DeepSpeech Docker image available

A new Docker image is available for training DeepSpeech models using a GPU backend. The image is based on Mozilla's DeepSpeech 0.7.4 one for training models, adding more functionality to it:

  • support for MP3 and OGG files, not just WAV

  • automatic alphabet generation from the transcripts

  • split sound files into chunks based on detected pauses

  • batch process audio files (can be continuous)

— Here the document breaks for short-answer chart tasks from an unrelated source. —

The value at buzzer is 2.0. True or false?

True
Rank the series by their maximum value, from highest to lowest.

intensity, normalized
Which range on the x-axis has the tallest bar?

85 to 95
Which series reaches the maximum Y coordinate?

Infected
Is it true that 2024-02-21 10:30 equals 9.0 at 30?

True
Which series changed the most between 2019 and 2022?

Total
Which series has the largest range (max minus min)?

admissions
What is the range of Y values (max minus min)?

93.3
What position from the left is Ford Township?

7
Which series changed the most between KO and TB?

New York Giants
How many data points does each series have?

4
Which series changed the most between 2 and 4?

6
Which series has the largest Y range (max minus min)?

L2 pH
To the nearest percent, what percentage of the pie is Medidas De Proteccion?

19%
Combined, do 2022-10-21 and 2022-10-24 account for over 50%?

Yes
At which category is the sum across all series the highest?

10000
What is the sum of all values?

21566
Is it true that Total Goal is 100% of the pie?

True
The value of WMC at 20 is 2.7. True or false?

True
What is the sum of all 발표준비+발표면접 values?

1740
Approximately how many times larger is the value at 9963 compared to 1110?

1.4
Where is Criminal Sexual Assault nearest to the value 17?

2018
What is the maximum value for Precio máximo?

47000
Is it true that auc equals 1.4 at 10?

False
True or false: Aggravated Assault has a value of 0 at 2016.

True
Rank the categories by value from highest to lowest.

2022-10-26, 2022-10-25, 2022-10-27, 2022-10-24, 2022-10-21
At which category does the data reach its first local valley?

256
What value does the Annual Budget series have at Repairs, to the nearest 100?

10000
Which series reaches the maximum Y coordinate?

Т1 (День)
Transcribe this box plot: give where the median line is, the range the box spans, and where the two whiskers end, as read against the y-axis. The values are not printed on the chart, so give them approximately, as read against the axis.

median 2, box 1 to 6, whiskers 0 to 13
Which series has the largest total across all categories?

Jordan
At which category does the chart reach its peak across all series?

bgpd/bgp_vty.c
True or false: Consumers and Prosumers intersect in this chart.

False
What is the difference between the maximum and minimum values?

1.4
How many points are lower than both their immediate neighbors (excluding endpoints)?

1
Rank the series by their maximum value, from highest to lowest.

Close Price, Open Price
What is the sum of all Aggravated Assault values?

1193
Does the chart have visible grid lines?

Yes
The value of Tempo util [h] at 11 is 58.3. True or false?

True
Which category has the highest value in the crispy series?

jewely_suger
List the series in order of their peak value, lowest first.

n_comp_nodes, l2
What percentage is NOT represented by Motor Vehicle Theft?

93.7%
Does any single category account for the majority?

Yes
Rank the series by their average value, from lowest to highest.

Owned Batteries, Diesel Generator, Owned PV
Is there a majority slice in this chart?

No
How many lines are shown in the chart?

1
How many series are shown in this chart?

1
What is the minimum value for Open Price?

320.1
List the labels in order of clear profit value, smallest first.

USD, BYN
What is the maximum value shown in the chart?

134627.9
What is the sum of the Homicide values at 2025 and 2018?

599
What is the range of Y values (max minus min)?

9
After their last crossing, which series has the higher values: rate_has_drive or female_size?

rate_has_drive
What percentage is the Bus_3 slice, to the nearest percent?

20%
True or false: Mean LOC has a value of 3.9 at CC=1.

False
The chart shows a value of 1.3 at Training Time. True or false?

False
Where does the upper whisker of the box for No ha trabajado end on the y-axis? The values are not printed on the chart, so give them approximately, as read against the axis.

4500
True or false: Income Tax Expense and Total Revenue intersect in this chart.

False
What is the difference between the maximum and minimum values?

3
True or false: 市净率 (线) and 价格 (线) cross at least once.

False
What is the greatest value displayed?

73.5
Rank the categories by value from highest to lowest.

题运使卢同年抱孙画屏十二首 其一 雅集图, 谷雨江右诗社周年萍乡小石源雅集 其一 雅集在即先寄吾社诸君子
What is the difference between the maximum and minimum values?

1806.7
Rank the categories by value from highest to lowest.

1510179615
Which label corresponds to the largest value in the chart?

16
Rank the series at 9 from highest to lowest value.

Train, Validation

  • many Python utilities have been sym-linked

More information on the Docker image is available from Github:

github.com/waikato-datamining/tensorflow/tree/master/deepspeech

wai.annotations release 0.4.0

A new release of wai.annotations is out now: 0.4.0

This release represents a major refactoring, introducing domains other than object-detection in images. Another notable change is being able to add filters into the conversion pipeline. This will, e.g., allow the augmentation of datasets while converting them. In terms of object detection datasets, these augmentations can be rotation, cropping, brightening/darkening, etc. Though a lot of frameworks already support basic augmentation transformations, trying to automatically augment bounding boxes rather than object shapes can lead to strange and undesirable artifacts (e.g., overly large boxes, overlapping annotations).

YOLACT/YOLACT++ Docker images available

The first Docker images are available for the YOLACT (You Only Look At CoefficienTs) image segmentation model, using the 1.2 release:

github.com/waikato-datamining/yolact

YOLACT/YOLACT++, like MMDetection, is based on PyTorch. In contrast to MMDetection it is not a divers framework, but just a single model, which can make use of various base models (e.g., ResNet50). Similar to Mask R-CNN, it generates a mask with probabilities for each identified object, which requires post-processing to determine a polygon or minimal rectangle. However, it is much faster than the Mask R-CNN implementation that TensorFlow's Object Detection API offers (roughly 3x faster on 1000x300 images).

MMDetection Docker image available

The first Docker images are available for the MMDetection object detection framework, using the 2019-11-30 code base (close to 1.0rc1) of MMDetection:

github.com/waikato-datamining/mmdetection/tree/master/2019-11-30

MMDetection is based on PyTorch rather than TensorFlow and offers a larger number of pre-trained models and example configurations than TensorFlow's Object Detection API. It is developed by the Multimedia Laboratory of the Chinese University of Hong Kong.

First Releases

First release of our open-source Python library wai.annotations for converting various image annotation formats (licensed under Apache 2.0).

Our django plugin for managing teams and their projects, called simple-django-teams, is now publicly available as well (licensed under BSD-3).